Can you take us behind the reality TV curtain?
It was really interesting walking onto a TV set. When we watch shows at home, there’s music, there are all these lights, there are graphics. When you go onto a TV set, none of this exists. It’s all CGI’d after the fact. Our set was in a giant airplane hangar, five football fields long. It’s where they built the Spruce Goose, Howard Hughes’ plane. So in the middle of this gigantic hangar, which just goes on and on and on, there’s this little set with black curtains. And you walk in, and there are all these crappy robotics, and the kitchens weren’t developed properly because it’s the middle of the desert. People’s ovens would turn off randomly, equipment wasn’t set up properly. You could hear hammers banging in the background.

So, not too glamorous, then?
Ha, no, not glamorous at all. It wasn’t set up through the mind of a chef, it was set up through the mind of a TV producer. That to me was the most eye-opening, seeing how things were done, so I’m excited to see the finished product on television, once the magic has happened. And because it’s season 1, they were kind of working out the kinks, so I’m really interested to see what season 2 is going to look like down the road.
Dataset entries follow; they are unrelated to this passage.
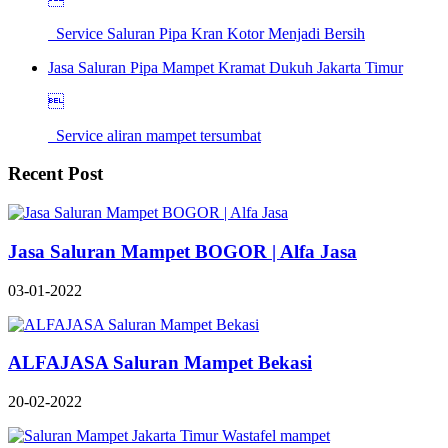
Service Saluran Pipa Kran Kotor Menjadi Bersih
Jasa Saluran Pipa Mampet Kramat Dukuh Jakarta Timur

Service aliran mampet tersumbat
Recent Post
Jasa Saluran Mampet BOGOR | Alfa Jasa
03-01-2022
ALFAJASA Saluran Mampet Bekasi
20-02-2022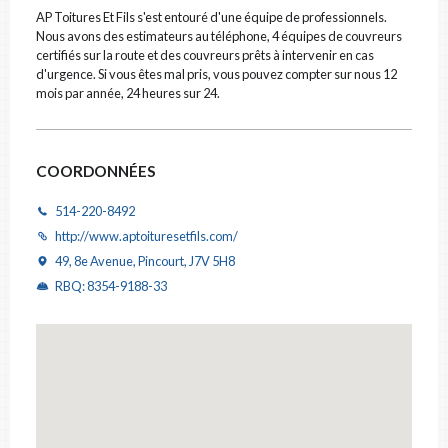
CODE POSTAL
AP Toitures Et Fils s'est entouré d'une équipe de professionnels.
Nous avons des estimateurs au téléphone, 4 équipes de couvreurs
certifiés sur la route et des couvreurs prêts à intervenir en cas
d'urgence. Si vous êtes mal pris, vous pouvez compter sur nous 12
mois par année, 24 heures sur 24.
CATÉGORIE
Toiture
×
DESCRIPTION
COORDONNÉES
514-220-8492
http://www.aptoituresetfils.com/
49, 8e Avenue, Pincourt, J7V 5H8
RBQ: 8354-9188-33
FICHIERS
Déposez vos photos & documents ici, ou cliquez pour les sélectionner.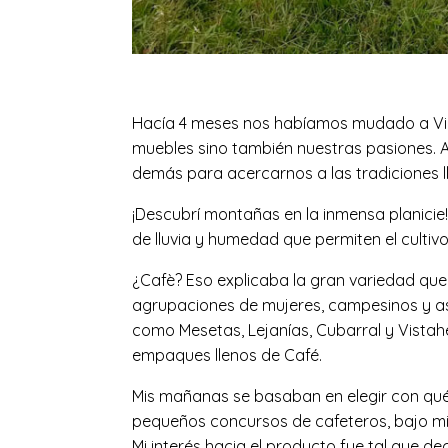
Hacía 4 meses nos habíamos mudado a Vill
muebles sino también nuestras pasiones. As
demás para acercarnos a las tradiciones ll
¡Descubrí montañas en la inmensa planicie!
de lluvia y humedad que permiten el cultivo
¿Cafè? Eso explicaba la gran variedad que 
agrupaciones de mujeres, campesinos y as
como Mesetas, Lejanías, Cubarral y Vista
empaques llenos de Café.
Mis mañanas se basaban en elegir con qué 
pequeños concursos de cafeteros, bajo mi
Mi interés hacia el producto fue tal que d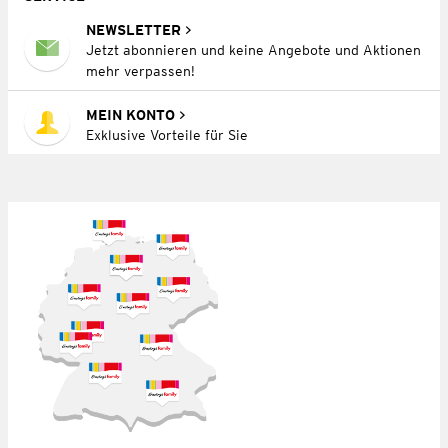
NEWSLETTER
Jetzt abonnieren und keine Angebote und Aktionen
mehr verpassen!
MEIN KONTO
Exklusive Vorteile für Sie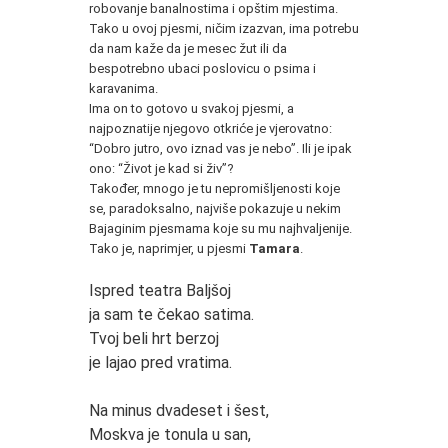
robovanje banalnostima i opštim mjestima.
Tako u ovoj pjesmi, ničim izazvan, ima potrebu
da nam kaže da je mesec žut ili da
bespotrebno ubaci poslovicu o psima i
karavanima.
Ima on to gotovo u svakoj pjesmi, a
najpoznatije njegovo otkriće je vjerovatno:
“Dobro jutro, ovo iznad vas je nebo”. Ili je ipak
ono: “Život je kad si živ”?
Također, mnogo je tu nepromišljenosti koje
se, paradoksalno, najviše pokazuje u nekim
Bajaginim pjesmama koje su mu najhvaljenije.
Tako je, naprimjer, u pjesmi
Tamara
.
*
Ispred teatra Baljšoj
ja sam te čekao satima.
Tvoj beli hrt berzoj
je lajao pred vratima.
Na minus dvadeset i šest,
Moskva je tonula u san,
How are you going to capitalize on what will surely be household name status once this show airs? Celebrity fragrance? Your own reality show? Product placement in the TXI kitchen?
That’s all in the 5-year plan, definitely. My goal is to be on the CTA, and see someone reading the Red Eye with my picture on the back, you know, in the gossip section. And they’ll look at it, then at me, and recognize me. That’s how I’ll know I’ve made it.

That’s the big time, for sure. But until then, what’s next?
By the end of this year, I’m going to be opening a local grocery in Logan Square called The Tortoise and the Hare. It’s in the vein of Olivia’s or Goddess and the Grocer. We don’t have a place like this in Logan Square. We’ll offer prepared foods, maybe do some cooking demonstrations. And there’s Roam, which is a roaming underground dinner party that my friend Leslie Friebert and I put together. Every month we put on a dinner at a different location around Chicago. It’s for 30 people with five or six courses—the idea is to create an underground society of cool dining. We feature special guest chefs, craft cocktails, bands—it’s been a fun project. If people want to find out about the next Roam or get tickets, they should email roamsecretsociety@gmail.com.

Well, congrats on the show, Aram, and good luck with everything else. We can’t wait to see you in HD.

Thanks. The coolest thing has been hearing from people I haven’t talked to in years, who’ve seen The Taste trailer. Everyone's been very supportive.